BtoBビジネスにおいて、CS向上に役立つサービスを提供している企業の事例を3つ取り上げて紹介します。
Slackは、ビジネスチャットツールで、高い顧客満足度を誇るサービスです。オリコンの顧客満足度ランキングで2020年には1位、2021年には2位を獲得しています。ハッシュタグによるチャンネルの整理やTwitterなどのSNSサービスとの連携ができ、「ツールの使いやすさ」、「チャット機能の充実さ」が評価されました。
参照:オリコン顧客満足度「ビジネスチャットツールランキング・比較」より
富士通Japan株式会社はSFAやCRMの導入を通して、業務効率化や、顧客満足度の向上に貢献している企業です。
ある企業では、富士通Japan株式会社が提供するSalesforceにより、顧客に関する会社の情報が一元管理され、社内の他部門との情報共有や、商談に関するデータ分析が可能となる体制を5ヶ月で構築することに成功させました。営業活動の質が上がったことで、顧客満足度に関しても良い影響を与えていると考えられます。
株式会社RECEPTIONISTはクラウド受付システムのRECEPTIONISTにより、業務効率化や対応品質の向上ができるサービスを展開しています。

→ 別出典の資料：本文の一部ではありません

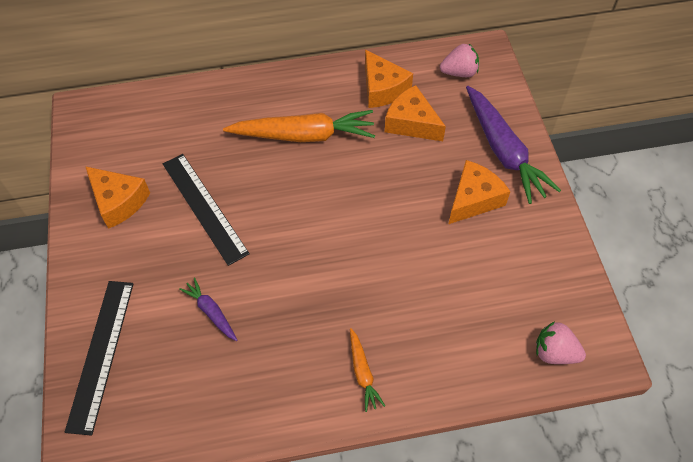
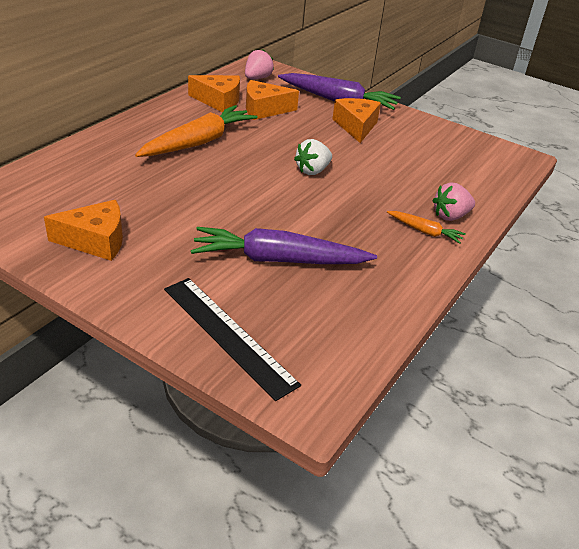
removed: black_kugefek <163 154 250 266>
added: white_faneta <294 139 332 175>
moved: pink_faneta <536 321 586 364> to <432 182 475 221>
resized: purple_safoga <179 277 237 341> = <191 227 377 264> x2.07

ある企業では、移転時のセキュリティ強化と課題解決のためにRECEPTIONIST導入したことで、1日100件あるお客様を待たせ取次できたとしています。導入前は固定電話での対応で、取次に時間がかかってしまい、顧客を待たせてしまう事態が多数あったのが、お待たせすることなくご案内できるようになりました。
この結果顧客とのコミュニケーションの質も向上し、顧客満足度の向上にも貢献しています。
CS向上のためには、CSの現状を測定し、発見した課題に対して、解決策を実施する必要があります。CSを分析する手法はさまざまですが、これからのCS向上には情報収集や分析のためにツールの利用がおすすめです。情報収集だけではなく、業務効率の改善にも役立ちます。
情報収集や分析のためのツールを導入し、CS向上にぜひ取り組んでみてください。